Filed under: Food in London
Hi everyone I’m back. After a long sabbatical from the blogging world I’ve decided to resume my blog from where I left off, albeit sporadically, to recount my recent forays into the world of food and restaurants.
So, you might be asking where have you been? Well to cut a long story short I’ve been studying for a food and wine diploma at Leith’s, a prominent cookery school which has seen the likes of Henry Harris, from Racine through it’s hallowed doors. I don’t think I’ll be hailed as the next culinary sensation to hit the London scene, however, over the past six months I’ve learnt an immense amount some of which I will share with you.
The first thing that you learn when embarking on a professional cookery course is that you can’t actually cook. Cast aside any delusions that you might have held prior to starting because they will quickly and harshly be knocked down. For any home cook these words will sound ominous, however for someone embarking into the world of professional cooking it appears to be a right of passage.
The diploma, which runs Monday to Friday, 9-5, for approximately 9 months, is an intensive course which equips students with the necessary skills to enter the culinary world.
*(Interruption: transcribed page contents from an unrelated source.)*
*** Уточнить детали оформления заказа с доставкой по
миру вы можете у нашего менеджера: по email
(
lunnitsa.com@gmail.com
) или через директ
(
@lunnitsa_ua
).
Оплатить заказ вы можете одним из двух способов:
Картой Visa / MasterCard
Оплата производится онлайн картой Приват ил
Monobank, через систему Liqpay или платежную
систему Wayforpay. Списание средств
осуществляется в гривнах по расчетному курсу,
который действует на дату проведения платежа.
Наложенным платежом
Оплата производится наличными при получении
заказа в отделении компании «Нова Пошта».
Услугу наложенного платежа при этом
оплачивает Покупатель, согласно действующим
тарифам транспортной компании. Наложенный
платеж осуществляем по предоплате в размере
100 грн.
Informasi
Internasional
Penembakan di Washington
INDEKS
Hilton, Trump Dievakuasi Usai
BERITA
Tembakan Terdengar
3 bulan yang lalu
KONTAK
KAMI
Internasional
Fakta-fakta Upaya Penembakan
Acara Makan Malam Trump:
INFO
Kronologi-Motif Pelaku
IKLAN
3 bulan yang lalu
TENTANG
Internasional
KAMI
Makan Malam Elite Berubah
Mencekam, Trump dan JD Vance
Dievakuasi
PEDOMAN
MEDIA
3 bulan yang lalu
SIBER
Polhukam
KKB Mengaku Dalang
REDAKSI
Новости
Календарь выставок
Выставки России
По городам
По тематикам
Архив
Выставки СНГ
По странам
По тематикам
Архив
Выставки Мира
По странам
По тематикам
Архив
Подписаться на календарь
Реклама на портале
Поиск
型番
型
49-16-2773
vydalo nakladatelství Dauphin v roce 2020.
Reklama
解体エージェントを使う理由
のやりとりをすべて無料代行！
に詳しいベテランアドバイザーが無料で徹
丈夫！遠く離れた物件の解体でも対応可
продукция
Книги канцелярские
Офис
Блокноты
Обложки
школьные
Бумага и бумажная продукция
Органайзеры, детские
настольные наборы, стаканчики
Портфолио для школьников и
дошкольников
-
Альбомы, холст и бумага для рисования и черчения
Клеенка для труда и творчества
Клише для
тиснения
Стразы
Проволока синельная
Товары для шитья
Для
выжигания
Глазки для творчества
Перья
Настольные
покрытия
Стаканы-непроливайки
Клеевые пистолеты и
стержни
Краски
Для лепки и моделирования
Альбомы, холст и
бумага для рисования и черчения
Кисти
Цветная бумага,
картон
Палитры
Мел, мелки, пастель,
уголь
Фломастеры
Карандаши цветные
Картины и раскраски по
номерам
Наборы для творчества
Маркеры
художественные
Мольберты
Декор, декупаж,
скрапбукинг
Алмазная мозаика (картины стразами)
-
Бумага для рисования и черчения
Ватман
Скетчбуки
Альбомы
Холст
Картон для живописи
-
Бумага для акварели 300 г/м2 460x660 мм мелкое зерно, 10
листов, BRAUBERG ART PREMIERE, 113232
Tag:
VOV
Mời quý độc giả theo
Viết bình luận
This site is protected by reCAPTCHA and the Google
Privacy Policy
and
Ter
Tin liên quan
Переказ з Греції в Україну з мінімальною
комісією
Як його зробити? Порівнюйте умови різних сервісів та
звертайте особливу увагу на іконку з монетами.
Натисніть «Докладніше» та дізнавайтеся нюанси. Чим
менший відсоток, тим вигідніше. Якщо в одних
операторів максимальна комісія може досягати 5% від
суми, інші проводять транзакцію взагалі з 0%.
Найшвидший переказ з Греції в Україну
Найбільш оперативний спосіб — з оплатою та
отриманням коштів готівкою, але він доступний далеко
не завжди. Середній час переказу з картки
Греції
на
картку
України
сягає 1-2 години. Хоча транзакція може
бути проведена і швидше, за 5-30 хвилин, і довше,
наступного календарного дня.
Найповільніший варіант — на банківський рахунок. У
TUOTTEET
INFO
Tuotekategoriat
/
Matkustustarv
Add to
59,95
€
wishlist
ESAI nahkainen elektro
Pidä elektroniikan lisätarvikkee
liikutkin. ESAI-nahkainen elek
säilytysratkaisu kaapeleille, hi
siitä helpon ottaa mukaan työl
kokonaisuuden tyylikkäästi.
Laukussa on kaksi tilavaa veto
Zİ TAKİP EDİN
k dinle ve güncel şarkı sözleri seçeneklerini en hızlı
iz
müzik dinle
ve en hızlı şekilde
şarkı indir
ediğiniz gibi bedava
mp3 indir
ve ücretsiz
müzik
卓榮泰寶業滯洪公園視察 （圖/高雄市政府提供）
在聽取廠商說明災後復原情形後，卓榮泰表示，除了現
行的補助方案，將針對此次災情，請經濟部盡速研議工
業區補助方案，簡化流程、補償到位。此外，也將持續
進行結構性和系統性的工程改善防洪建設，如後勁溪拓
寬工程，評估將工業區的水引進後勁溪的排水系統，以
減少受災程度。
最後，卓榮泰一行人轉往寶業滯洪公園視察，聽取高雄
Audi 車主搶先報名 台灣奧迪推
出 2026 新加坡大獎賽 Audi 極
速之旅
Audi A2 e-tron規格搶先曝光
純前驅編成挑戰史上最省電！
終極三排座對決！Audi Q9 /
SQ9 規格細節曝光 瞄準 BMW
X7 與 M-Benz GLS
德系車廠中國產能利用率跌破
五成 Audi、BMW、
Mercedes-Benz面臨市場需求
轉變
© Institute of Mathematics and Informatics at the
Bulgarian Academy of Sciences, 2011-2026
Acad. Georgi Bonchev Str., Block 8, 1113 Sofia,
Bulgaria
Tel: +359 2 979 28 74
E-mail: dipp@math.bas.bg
However, despite the practical skills learnt few go on to become chefs working in professional kitchen. There are a couple of reasons for this, the age of the students which ranges from 18-60, many are career changers who are not prepared to work the torturous hours with little pay demanded in the initial stages of chef-ing. Another factor might be that many of the students are women who sometimes feel out of sorts working in the predominantly male environment of a kitchen.
I myself fit neatly into both categories and can honestly say that the world of chef-dom is not beckoning. At this stage, I am just about to enter the advanced term, so still have a little time to decide what the future might hold for me in terms of my culinary career.
At the moment I’m taking a well deserved break for Easter so have a little time on my hands to recount some of my recent experiences. I would be interested in answering any culinary questions that you might have, not that I am an expert or anything (yet!) however the Leith’s methods are somewhat foolproof and I would be more than happy to talk you through them.